За исключением России и, быть может, Болгарии в мире нигде еще не было коммунистов. Как старые революционные школы, так и молодое поколение эпохи войны были бесконечно далеки от большевистского менталитета. Все эти люди представляли движения, отставшие от хода событий, выказывали много доброй воли и мало способностей. От Французской социалистической партии прибыли Марсель Кашен и Л.-О.Фроссар. Кашен, как обычно, держал нос по ветру и, чтобы сохранить популярность, полевел — ранее в интересах французского правительства он оказывал содействие милитаристским кампаниям Муссолини в Италии (1916). В Варшаве по пути на конгресс Кашен и Фроссар провели переговоры с польскими социалистами, одобрявшими контрреволюционную агрессию Пилсудского. [Как только это стало известным, Троцкий настоял на их безотлагательной высылке — и мы больше их не видели. Изгнание «этих политиканов» вызвало, кажется, всеобщее удовлетворение]. Парижский комитет III Интернационала прислал старого друга Троцкого, горячего интернационалиста, профсоюзного деятеля Альфреда Росмера. Росмер, со своей сдержанной улыбкой, был воплощением бдительности, скромности, преданности. Его коллега по комитету Раймон Лефевр, высокий парень с резким профилем, санитар Верденского сражения, поэт и романист, автор книги, выразившей в избыточно лирическом стиле «символ веры» человека, вернувшегося из окопов, под названием «Революция или смерть!». Он взывал от имени выживших представителей поколения, оставшегося лежать в братских могилах. Мы быстро стали друзьями.
Из итальянцев я вспоминаю ветерана Ладзари, прямого старика с возбужденным голосом; бородатую, близорукую профессорскую голову Серрати; Террачини, строгого и сухого молодого теоретика; неистового Бордигу, трепетавшего под грузом идей, знаний и суровых предвидений.
Маленькая, с тонким, уже материнским лицом, обрамленным расчесанными на прямой пробор черными волосами, распространяющая вокруг себя необычайную приязнь, Анжелика Балабанова еще надеялась, что Интернационал станет чистым, благородным и немного романтическим.

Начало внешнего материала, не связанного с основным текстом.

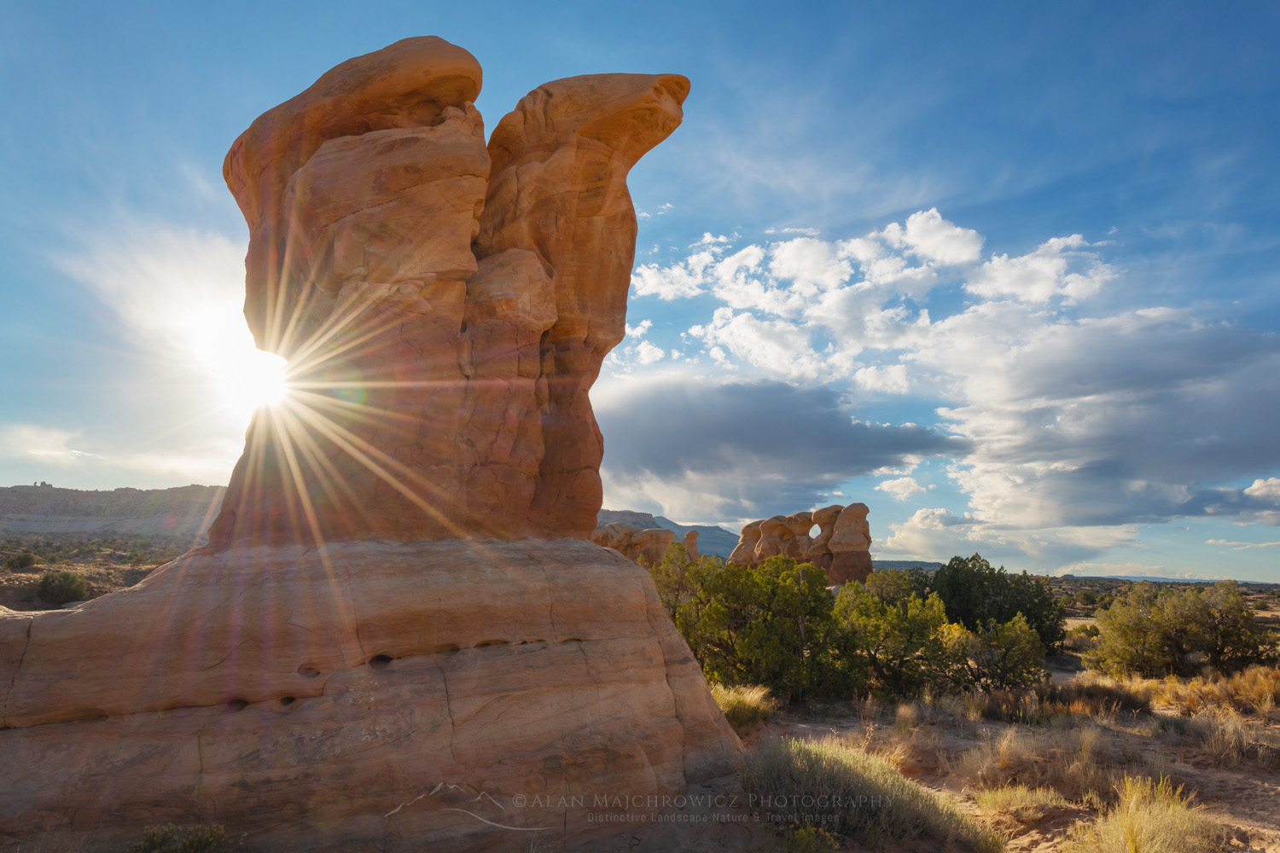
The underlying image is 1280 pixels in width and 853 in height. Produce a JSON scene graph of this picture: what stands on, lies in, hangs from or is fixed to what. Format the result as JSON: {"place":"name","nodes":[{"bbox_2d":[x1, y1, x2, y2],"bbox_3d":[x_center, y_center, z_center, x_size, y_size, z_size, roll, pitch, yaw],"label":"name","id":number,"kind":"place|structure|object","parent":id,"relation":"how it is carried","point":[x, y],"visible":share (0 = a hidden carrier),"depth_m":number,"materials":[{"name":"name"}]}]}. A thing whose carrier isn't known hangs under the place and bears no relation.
{"place":"outdoors","nodes":[
{"label":"outdoors","id":0,"kind":"place"},
{"bbox_2d":[0,534,196,612],"label":"desert plain","id":1,"kind":"structure","parent":0,"point":[141,575],"materials":[{"name":"brown"}]},
{"bbox_2d":[5,551,37,570],"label":"shrub","id":2,"kind":"object","parent":1,"relation":"on","point":[26,561],"visible":0.97,"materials":[{"name":"green plant"}]},
{"bbox_2d":[34,570,90,606],"bbox_3d":[-23.174,6.558,31.398,2.144,1.507,2.157,1,-9,-2],"label":"shrub","id":3,"kind":"object","parent":1,"relation":"on","point":[61,590],"visible":0.91,"depth_m":30.93,"materials":[{"name":"green plant"}]},
{"bbox_2d":[0,482,227,540],"label":"mesa","id":4,"kind":"structure","parent":0,"point":[61,493],"materials":[{"name":"stone"}]},
{"bbox_2d":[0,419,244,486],"label":"cloud","id":5,"kind":"structure","parent":0,"point":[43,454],"materials":[{"name":"white"}]},
{"bbox_2d":[48,216,265,482],"label":"cloud","id":6,"kind":"structure","parent":0,"point":[196,275],"materials":[{"name":"white"}]},
{"bbox_2d":[226,344,290,415],"label":"sun","id":7,"kind":"structure","parent":0,"point":[256,374],"materials":[{"name":"white"}]},
{"bbox_2d":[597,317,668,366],"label":"cloud","id":8,"kind":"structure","parent":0,"point":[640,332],"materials":[{"name":"white"}]},
{"bbox_2d":[0,0,1279,586],"label":"sky","id":9,"kind":"structure","parent":0,"point":[842,23],"materials":[{"name":"blue"}]},
{"bbox_2d":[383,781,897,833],"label":"watermark","id":10,"kind":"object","parent":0,"point":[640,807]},
{"bbox_2d":[597,507,744,559],"label":"mountain","id":11,"kind":"structure","parent":0,"point":[604,518],"materials":[{"name":"stone"}]},
{"bbox_2d":[592,375,962,521],"label":"dark cloud","id":12,"kind":"structure","parent":0,"point":[837,471],"materials":[{"name":"grey"}]},
{"bbox_2d":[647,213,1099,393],"label":"cloud","id":13,"kind":"structure","parent":0,"point":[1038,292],"materials":[{"name":"white"}]},
{"bbox_2d":[872,476,929,499],"label":"cloud","id":14,"kind":"structure","parent":0,"point":[887,485],"materials":[{"name":"white"}]},
{"bbox_2d":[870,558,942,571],"label":"hill","id":15,"kind":"structure","parent":0,"point":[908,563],"materials":[{"name":"grey"}]},
{"bbox_2d":[734,647,1279,852],"label":"sandy ground","id":16,"kind":"structure","parent":0,"point":[793,727],"materials":[{"name":"brown sand"}]},
{"bbox_2d":[711,681,777,729],"bbox_3d":[1.331,4.011,11.304,1.563,0.598,1.618,1,-9,-2],"label":"grass clump","id":17,"kind":"object","parent":16,"relation":"on","point":[747,702],"visible":0.48,"depth_m":11.17,"materials":[{"name":"plant"}]},
{"bbox_2d":[654,551,856,701],"bbox_3d":[2.023,3.675,14.216,3.988,2.784,3.650,1,-9,-2],"label":"tree","id":18,"kind":"object","parent":16,"relation":"on","point":[750,623],"visible":0.86,"depth_m":13.49,"materials":[{"name":"green plant"}]},
{"bbox_2d":[779,825,838,852],"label":"shrub","id":19,"kind":"object","parent":16,"relation":"on","point":[805,834],"visible":0.96,"depth_m":5.61,"materials":[{"name":"green plant"}]},
{"bbox_2d":[739,735,1001,852],"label":"shrub","id":20,"kind":"object","parent":16,"relation":"on","point":[820,770],"visible":0.83,"depth_m":6.18,"materials":[{"name":"green plant"}]},
{"bbox_2d":[834,581,956,700],"bbox_3d":[4.634,4.010,14.395,2.588,2.224,2.680,1,-9,-2],"label":"shrub","id":21,"kind":"object","parent":16,"relation":"on","point":[898,623],"visible":0.8,"depth_m":13.91,"materials":[{"name":"green plant"}]},
{"bbox_2d":[930,553,1066,650],"bbox_3d":[9.956,5.173,22.312,3.967,2.988,3.918,-5,-10,28],"label":"tree","id":22,"kind":"object","parent":16,"relation":"on","point":[986,593],"visible":0.76,"depth_m":21.39,"materials":[{"name":"green plant"}]},
{"bbox_2d":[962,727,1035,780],"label":"grass tuft","id":23,"kind":"object","parent":16,"relation":"on","point":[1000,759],"visible":0.9,"depth_m":8.74,"materials":[{"name":"beige plant"}]},
{"bbox_2d":[948,615,1049,693],"bbox_3d":[6.516,4.324,14.476,1.975,1.669,1.977,-5,-11,29],"label":"shrub","id":24,"kind":"object","parent":16,"relation":"on","point":[1021,642],"visible":0.79,"depth_m":14.07,"materials":[{"name":"green plant"}]},
{"bbox_2d":[972,784,1069,825],"bbox_3d":[3.342,3.289,6.857,0.922,0.317,0.852,1,-9,-2],"label":"grass tuft","id":25,"kind":"object","parent":16,"relation":"on","point":[997,797],"visible":0.87,"depth_m":6.82,"materials":[{"name":"plant"}]},
{"bbox_2d":[1053,678,1151,713],"bbox_3d":[7.818,4.585,13.236,1.852,0.575,1.710,1,-9,-2],"label":"shrub","id":26,"kind":"object","parent":16,"relation":"on","point":[1125,697],"visible":0.75,"depth_m":13.02,"materials":[{"name":"brown plant"}]},
{"bbox_2d":[1066,773,1219,852],"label":"grass tuft","id":27,"kind":"object","parent":16,"relation":"on","point":[1128,824],"visible":0.95,"depth_m":5.75,"materials":[{"name":"plant"}]},
{"bbox_2d":[1090,578,1274,678],"bbox_3d":[12.701,4.833,18.354,3.772,2.428,3.451,1,-9,-2],"label":"shrub","id":28,"kind":"object","parent":16,"relation":"on","point":[1178,645],"visible":0.99,"depth_m":17.79,"materials":[{"name":"green plant"}]},
{"bbox_2d":[1090,666,1279,716],"label":"dry grass","id":29,"kind":"structure","parent":16,"relation":"on","point":[1211,692],"materials":[{"name":"gold"}]},
{"bbox_2d":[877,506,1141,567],"label":"cloud","id":30,"kind":"structure","parent":0,"point":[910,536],"materials":[{"name":"white"}]},
{"bbox_2d":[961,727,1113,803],"label":"dry grass","id":31,"kind":"structure","parent":0,"point":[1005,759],"visible":0.8,"materials":[{"name":"beige plant"}]},
{"bbox_2d":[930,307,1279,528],"label":"cloud","id":32,"kind":"structure","parent":0,"point":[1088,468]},
{"bbox_2d":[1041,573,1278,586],"label":"distant hill","id":33,"kind":"structure","parent":0,"point":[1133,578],"materials":[{"name":"grey"}]},
{"bbox_2d":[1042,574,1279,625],"label":"desert plain","id":34,"kind":"structure","parent":0,"point":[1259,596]},
{"bbox_2d":[1189,708,1258,763],"label":"dry grass","id":35,"kind":"structure","parent":0,"point":[1228,742],"visible":0.89,"materials":[{"name":"beige plant"}]},
{"bbox_2d":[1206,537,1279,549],"label":"cloud","id":36,"kind":"structure","parent":0,"point":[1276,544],"materials":[{"name":"white"}]},
{"bbox_2d":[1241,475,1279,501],"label":"cloud","id":37,"kind":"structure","parent":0,"point":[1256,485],"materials":[{"name":"white"}]},
{"label":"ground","id":38,"kind":"structure","parent":0},
{"bbox_2d":[128,822,238,852],"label":"shrub","id":39,"kind":"object","parent":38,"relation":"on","point":[204,841],"visible":0.96,"depth_m":5.10,"materials":[{"name":"green plant"}]},
{"bbox_2d":[0,532,753,852],"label":"rock pedestal","id":40,"kind":"object","parent":38,"relation":"on","point":[582,658],"visible":0.93,"depth_m":6.26,"materials":[{"name":"brown stone"}]},
{"bbox_2d":[207,42,687,553],"bbox_3d":[-2.187,-1.341,9.046,5.314,5.963,3.332,1,-9,-2],"label":"rock formation","id":41,"kind":"object","parent":40,"relation":"on","point":[306,172],"visible":0.89,"depth_m":8.22,"materials":[{"name":"stone"}]},
{"bbox_2d":[589,522,677,565],"label":"rock formation","id":42,"kind":"object","parent":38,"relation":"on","point":[670,533],"visible":0.47,"materials":[{"name":"stone"}]},
{"bbox_2d":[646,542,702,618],"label":"tree","id":43,"kind":"object","parent":38,"relation":"on","point":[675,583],"visible":0.43,"depth_m":21.96,"materials":[{"name":"plant"}]},
{"bbox_2d":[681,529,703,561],"label":"rock formation","id":44,"kind":"object","parent":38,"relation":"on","point":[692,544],"visible":0.45,"materials":[{"name":"stone"}]},
{"bbox_2d":[727,501,874,581],"label":"rock formation","id":45,"kind":"object","parent":38,"relation":"on","point":[770,520],"visible":0.7,"materials":[{"name":"stone"}]},
{"bbox_2d":[859,566,930,609],"bbox_3d":[8.219,5.840,24.927,2.860,2.731,2.979,1,-9,-2],"label":"tree","id":46,"kind":"object","parent":38,"relation":"on","point":[882,588],"visible":0.49,"depth_m":24.59,"materials":[{"name":"green plant"}]},
{"bbox_2d":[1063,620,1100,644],"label":"shrub","id":47,"kind":"object","parent":38,"relation":"on","point":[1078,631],"visible":0.54,"depth_m":26.55,"materials":[{"name":"plant"}]}
]}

Из англичан я общался лишь с Галлахером, коренастым, как боксер. Из Соединенных Штатов приехал Фрейна, на котором висело тяжкое подозрение, и Джон Рид, [очевидец большевистского восстания 1917 года, чья книга о революции уже заслужила уважение. Я встречал Рида в Петрограде, откуда мы организовали ему тайный отъезд через Финляндию; финны пытались расправиться с ним и некоторое время продержали в гиблой тюрьме. Теперь Рид был под впечатлением поездки по малым городам Подмосковья, откуда вывез образ призрачной страны, где реален лишь голод, и удивление, что советская работа все-таки продолжается. Это был высокий, крепкий, расчетливый и холодный энтузиаст, обладавший живым умом и чувством юмора.]
Я снова встретил Раковского, руководителя советского правительства Украины, терзаемой сотнями белых, националистических, черных (анархистских), зеленых, красных банд; бородатый, одетый в мятую солдатскую форму, он неожиданно заговорил с трибуны на великолепном французском. Из Болгарии приехал Коларов, массивный, важный, с небольшим брюшком; он сразу же пообещал конгрессу взять власть в своей стране, как только Интернационал того пожелает! Из Голландии в числе прочих прибыл Вайнкоп, черноволосый, с выступающими челюстями, агрессивный с виду, но на самом деле созданный лишь для того, чтобы слепо следовать за другими. Из индийцев приехал через Мексику Манабендра Нат Рой, тощий, долговязый, смуглый до черноты, с курчавыми волосами, в сопровождении скульптурной англичанки, которая в своем легком платье казалась обнаженной. Нам не было известно, что в Мексике на него пали нехорошие подозрения; вскоре он станет создателем маленькой индийской компартии, проведет годы в тюрьме, выступит против оппозиции с нелепыми обвинениями, сам будет исключен, а затем вновь обретет милость, но это будет много позже.